The recent spate of natural disasters is helping the two men who will likely square-off in next year’s U.S. Senate race in Florida to keep their names in the public eye.
That’s especially true for Gov. Rick Scott, who appears to be benefiting in the polls from the attention he has received during the recent hurricanes.
Scott traveled to Washington, D.C., Friday to meet with President Donald Trump after spending Thursday in Puerto Rico, which was decimated by Hurricane Maria last week. Scott’s office says he was invited by Puerto Rico Governor Ricardo Rosselló to discuss how Florida can help in the response and recovery efforts.
The governor is expected to brief Trump on yesterday’s visit and discuss the ongoing recovery efforts in Florida in the aftermath of Hurricane Irma, which struck the state nearly three weeks ago.
Due to the nature of their positions Scott has been more visible during the recent disasters than current Sen. Bill Nelson, who Scott is expected to run against next November.
While Scott was meeting with Puerto Rican officials Thursday, Nelson released a video message urging the military be directed to take over the recovery efforts in the U.S. territory. He paraphrased a line made famous by Dade County emergency management official Kate Hale after Hurricane Andrew devastated that county 25 years ago: “Where is the calvary?”
“There is a crisis in Puerto Rico where food, water, fuel and medicine is sitting at the docks and it’s not getting out to the remote parts,” Nelson said in the video.
“The situation calls for an immediate response by the U.S. military to provide distribution and security to these remote areas.”
But as governor, Scott’s actions more directly impact the lives of Floridians–especially during times of disaster.

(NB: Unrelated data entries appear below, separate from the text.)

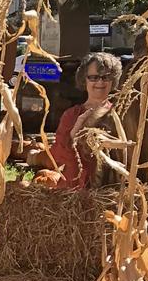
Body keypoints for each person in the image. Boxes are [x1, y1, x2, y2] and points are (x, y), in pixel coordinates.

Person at [48, 52, 121, 188]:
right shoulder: (71, 115)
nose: (100, 82)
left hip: (109, 191)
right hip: (75, 190)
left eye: (106, 77)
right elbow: (57, 157)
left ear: (113, 80)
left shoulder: (120, 115)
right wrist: (74, 133)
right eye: (93, 77)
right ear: (84, 80)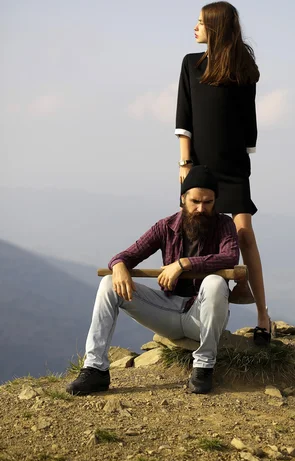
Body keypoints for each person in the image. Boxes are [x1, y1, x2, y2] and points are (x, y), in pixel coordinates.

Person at [66, 166, 239, 397]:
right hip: (166, 311)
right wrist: (118, 266)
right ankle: (96, 369)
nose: (201, 208)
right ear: (182, 198)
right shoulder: (165, 227)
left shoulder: (224, 225)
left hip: (202, 315)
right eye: (195, 201)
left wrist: (183, 264)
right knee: (108, 284)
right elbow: (126, 255)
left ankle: (204, 367)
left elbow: (229, 257)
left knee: (216, 283)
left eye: (208, 202)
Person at [175, 1, 271, 342]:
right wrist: (185, 165)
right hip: (199, 167)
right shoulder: (190, 64)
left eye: (201, 22)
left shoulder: (243, 69)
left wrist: (245, 155)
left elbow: (248, 120)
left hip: (233, 166)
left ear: (216, 28)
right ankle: (190, 310)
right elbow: (184, 120)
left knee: (244, 233)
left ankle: (262, 315)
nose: (195, 27)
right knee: (197, 230)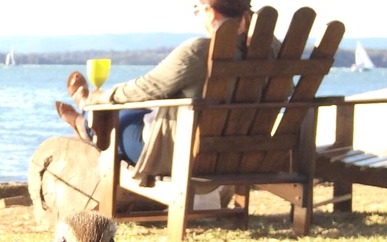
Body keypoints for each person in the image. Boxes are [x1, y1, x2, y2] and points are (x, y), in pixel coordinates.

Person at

When Hurricane Harvey hit Texas last month, Scott mobilized state Fish and Wildlife Conservation officers to help with the rescue of flood victims there. He was out front during Irma, urging Floridians to prepare for the storm and then crisscrossing the state as he led the state’s recovery efforts in the storm’s aftermath. And, now, he is involved with helping Puerto Rico in its recovery from Maria.
A poll conducted by the Florida Chamber of Commerce that was released this week indicates Scott has benefited politically from the work he has done during this series of natural disasters. The poll shows Scott leading Nelson, 47 percent to 45 percent.
The Florida Chamber’s poll was conducted by telephone and included 615 likely voters. It was conducted from Sept. 17 through Sept. 24 by telephone, a week or more after Irma had hit the state. The survey has a four percent margin of error.
Scott has not said whether he will run for Senate, but it is widely believed that he will.
And, while dealing with natural disasters might not be the way that Scott would prefer to strengthen his standing in the polls, you can’t argue with the fact that he is scoring political points with voters for the way he has performed as governor during these trying times.